Importing necessary libraries install and import libraries
First, you need to install and import the libraries
!pip install pandas numpy matplotlib seaborn
import pandas as pd
import numpy as np
import matplotlib.pyplot as plt
import seaborn as sns
Loading your real estate data
Upload Your Data
Drag and drop your real estate data CSV file into the file explorer on the left side of the Deepnote interface.
Load data into the data frame
Load the data by adding the following code
# Load the dataset
df = pd.read_csv('your_real_estate_data.csv')
df
Data cleaning and preparation
Check for missing values
Run the following to see if there are any missing values in your data
df.isnull().sum()
Handle missing values
Fill or drop missing values based on your needs:
df = df.fillna(method='ffill')
Convert data types
Ensure that your data types are correct, especially for dates:
df['date'] = pd.to_datetime(df['date'])
df.dtypes
Exploratory data analysis (EDA)
Summary statistics:
Generate summary statistics to understand your data:
df.describe()
Visualize data distributions:
Create a histogram of property prices:
plt.figure(figsize=(10, 6))
sns.histplot(df['price'], kde=True)
plt.title('Distribution of property prices')
plt.show()
Compare prices by location
Use a boxplot to visualize property prices by location
plt.figure(figsize=(14, 8))
sns.boxplot(x='location', y='price', data=df)
plt.title('Property prices by location')
plt.xticks(rotation=45)
plt.show()
Calculating key metrics
Gross rental yield
Calculate the gross rental yield for each property
df['gross_rental_yield'] = (df['annual_rent'] / df['price']) * 100
df[['price', 'annual_rent', 'gross_rental_yield']].head()
Cap rate
Calculate the cap rate for each property
df['cap_rate'] = (df['net_operating_income'] / df['price']) * 100
df[['price', 'net_operating_income', 'cap_rate']].head()
Visualizing investment opportunities
Scatter plot of price vs gross rental yield
Create a scatter plot to visualize the relationship between property price and gross rental yield
plt.figure(figsize=(10, 6))
sns.scatterplot(x='price', y='gross_rental_yield', data=df)
plt.title('Price vs gross rental yield')
plt.show()
Boxplot of cap rate by location
Visualize cap rate distributions by location
plt.figure(figsize=(14, 8))
sns.boxplot(x='location', y='cap_rate', data=df)
plt.title('Cap rate by location')
plt.xticks(rotation=45)
plt.show()
Making data-driven decisions
Identify the best Investment opportunities
Sort properties by gross rental yield to find the best opportunities:
best_yield_properties = df.sort_values(by='gross_rental_yield', ascending=False).head(10)
best_yield_properties
Filter properties based on criteria
Filter properties with a cap rate greater than a specified threshold
cap_rate_threshold = 5.0
good_investments = df[df['cap_rate'] > cap_rate_threshold]
good_investments
Saving and sharing your work
Export your results
Save your results to a new CSV file
df.to_csv('real_estate_analysis_results.csv', index=False)

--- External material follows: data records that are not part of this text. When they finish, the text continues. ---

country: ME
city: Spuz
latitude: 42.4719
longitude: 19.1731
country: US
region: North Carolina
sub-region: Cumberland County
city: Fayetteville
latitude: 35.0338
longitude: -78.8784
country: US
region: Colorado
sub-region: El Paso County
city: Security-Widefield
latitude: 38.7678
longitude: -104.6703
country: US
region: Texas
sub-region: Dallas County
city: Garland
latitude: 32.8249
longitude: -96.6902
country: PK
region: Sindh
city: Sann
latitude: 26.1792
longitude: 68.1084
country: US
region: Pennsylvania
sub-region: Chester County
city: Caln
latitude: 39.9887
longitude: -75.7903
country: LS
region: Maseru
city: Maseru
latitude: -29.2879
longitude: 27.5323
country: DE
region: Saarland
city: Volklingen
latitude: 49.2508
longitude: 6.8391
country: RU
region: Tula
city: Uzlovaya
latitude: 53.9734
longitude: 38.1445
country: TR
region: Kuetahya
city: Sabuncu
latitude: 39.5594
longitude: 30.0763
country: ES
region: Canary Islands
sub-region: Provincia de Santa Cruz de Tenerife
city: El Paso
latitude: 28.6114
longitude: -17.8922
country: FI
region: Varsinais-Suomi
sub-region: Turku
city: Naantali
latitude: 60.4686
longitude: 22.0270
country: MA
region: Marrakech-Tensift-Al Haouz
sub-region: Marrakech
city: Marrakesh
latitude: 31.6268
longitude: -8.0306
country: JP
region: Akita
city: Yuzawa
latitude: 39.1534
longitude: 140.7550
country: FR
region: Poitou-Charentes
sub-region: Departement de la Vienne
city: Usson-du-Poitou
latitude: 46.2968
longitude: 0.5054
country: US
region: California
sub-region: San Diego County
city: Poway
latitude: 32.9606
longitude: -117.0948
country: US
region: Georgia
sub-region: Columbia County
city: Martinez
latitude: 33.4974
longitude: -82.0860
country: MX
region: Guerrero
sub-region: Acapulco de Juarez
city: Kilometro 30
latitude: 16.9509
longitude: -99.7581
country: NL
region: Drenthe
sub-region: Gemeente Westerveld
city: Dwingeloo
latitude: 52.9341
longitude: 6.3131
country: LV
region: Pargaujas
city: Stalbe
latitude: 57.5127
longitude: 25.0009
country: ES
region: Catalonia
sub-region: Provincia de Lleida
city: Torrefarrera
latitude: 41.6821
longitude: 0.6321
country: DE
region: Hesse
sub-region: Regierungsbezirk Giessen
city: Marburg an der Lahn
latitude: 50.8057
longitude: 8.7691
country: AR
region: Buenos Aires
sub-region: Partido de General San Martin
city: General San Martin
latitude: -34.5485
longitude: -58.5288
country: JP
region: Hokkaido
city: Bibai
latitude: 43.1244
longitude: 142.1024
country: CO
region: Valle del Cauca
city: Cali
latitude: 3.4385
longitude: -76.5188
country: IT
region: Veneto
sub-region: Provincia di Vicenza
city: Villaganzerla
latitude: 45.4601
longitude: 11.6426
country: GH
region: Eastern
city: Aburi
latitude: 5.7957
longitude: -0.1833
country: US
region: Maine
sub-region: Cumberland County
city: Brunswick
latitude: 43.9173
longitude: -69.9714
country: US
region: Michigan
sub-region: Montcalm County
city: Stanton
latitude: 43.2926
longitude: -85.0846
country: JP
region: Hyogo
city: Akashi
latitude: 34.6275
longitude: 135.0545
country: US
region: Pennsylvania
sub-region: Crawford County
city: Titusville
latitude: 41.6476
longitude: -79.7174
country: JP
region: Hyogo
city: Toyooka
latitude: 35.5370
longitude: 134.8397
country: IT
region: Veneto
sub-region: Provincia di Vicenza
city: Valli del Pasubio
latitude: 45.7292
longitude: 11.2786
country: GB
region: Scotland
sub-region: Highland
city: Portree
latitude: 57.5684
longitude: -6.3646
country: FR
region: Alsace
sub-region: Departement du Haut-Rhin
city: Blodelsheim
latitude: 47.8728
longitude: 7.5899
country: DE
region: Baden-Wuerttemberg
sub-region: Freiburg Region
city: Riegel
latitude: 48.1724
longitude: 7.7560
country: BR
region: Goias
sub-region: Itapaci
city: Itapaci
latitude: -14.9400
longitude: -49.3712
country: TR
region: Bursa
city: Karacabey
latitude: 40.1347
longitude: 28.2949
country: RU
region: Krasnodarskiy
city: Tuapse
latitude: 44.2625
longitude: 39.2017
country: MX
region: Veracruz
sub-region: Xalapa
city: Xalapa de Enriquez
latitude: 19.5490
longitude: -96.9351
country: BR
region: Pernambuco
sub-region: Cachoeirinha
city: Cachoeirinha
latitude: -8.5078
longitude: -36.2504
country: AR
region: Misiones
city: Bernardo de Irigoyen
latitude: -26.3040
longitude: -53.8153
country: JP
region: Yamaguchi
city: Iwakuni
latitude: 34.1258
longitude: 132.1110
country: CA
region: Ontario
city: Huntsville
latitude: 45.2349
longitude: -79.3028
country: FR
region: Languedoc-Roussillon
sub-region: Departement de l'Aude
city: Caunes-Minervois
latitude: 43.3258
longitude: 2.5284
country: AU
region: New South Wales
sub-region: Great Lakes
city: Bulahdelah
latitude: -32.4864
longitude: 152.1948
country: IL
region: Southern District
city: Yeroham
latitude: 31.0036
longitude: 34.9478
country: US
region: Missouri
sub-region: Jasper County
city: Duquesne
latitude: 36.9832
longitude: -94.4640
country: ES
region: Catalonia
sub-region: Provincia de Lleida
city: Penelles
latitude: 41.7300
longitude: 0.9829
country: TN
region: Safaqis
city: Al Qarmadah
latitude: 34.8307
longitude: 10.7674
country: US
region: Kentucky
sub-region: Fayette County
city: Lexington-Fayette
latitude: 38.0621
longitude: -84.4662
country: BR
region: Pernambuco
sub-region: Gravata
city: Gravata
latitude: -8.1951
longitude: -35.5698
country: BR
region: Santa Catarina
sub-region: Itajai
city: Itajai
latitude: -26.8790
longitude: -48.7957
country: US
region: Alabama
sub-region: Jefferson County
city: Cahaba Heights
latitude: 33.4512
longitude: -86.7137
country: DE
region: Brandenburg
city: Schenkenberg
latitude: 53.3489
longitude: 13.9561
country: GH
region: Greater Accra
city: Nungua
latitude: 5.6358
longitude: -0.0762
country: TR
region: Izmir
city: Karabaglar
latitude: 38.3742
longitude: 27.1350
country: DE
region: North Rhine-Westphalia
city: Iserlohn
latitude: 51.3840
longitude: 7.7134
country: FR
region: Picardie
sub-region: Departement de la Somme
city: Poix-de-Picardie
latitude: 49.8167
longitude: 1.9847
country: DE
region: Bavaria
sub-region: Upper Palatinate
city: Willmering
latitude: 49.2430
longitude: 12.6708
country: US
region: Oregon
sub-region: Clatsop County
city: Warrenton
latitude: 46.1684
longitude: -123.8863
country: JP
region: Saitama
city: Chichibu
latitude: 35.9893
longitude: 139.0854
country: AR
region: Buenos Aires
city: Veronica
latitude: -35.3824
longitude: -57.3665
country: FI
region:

Share your notebook or create a Deepnote app
- Click the “Share” button in Deepnote to share your notebook with others. You can provide view or edit access to your collaborators.
- Click on a create app on the right side of the notebook configure it and share it
Conclusion and next steps
Review findings
Summarize your key findings and insights from the analysis. Highlight the best investment opportunities and any significant patterns observed.
Further Analysis
Consider exploring more advanced analyses such as predictive modeling for property prices. Consider incorporating external factors like market trends or economic indicators to enhance your analysis. This walkthrough provides a solid foundation for analyzing real estate data and making informed investment decisions.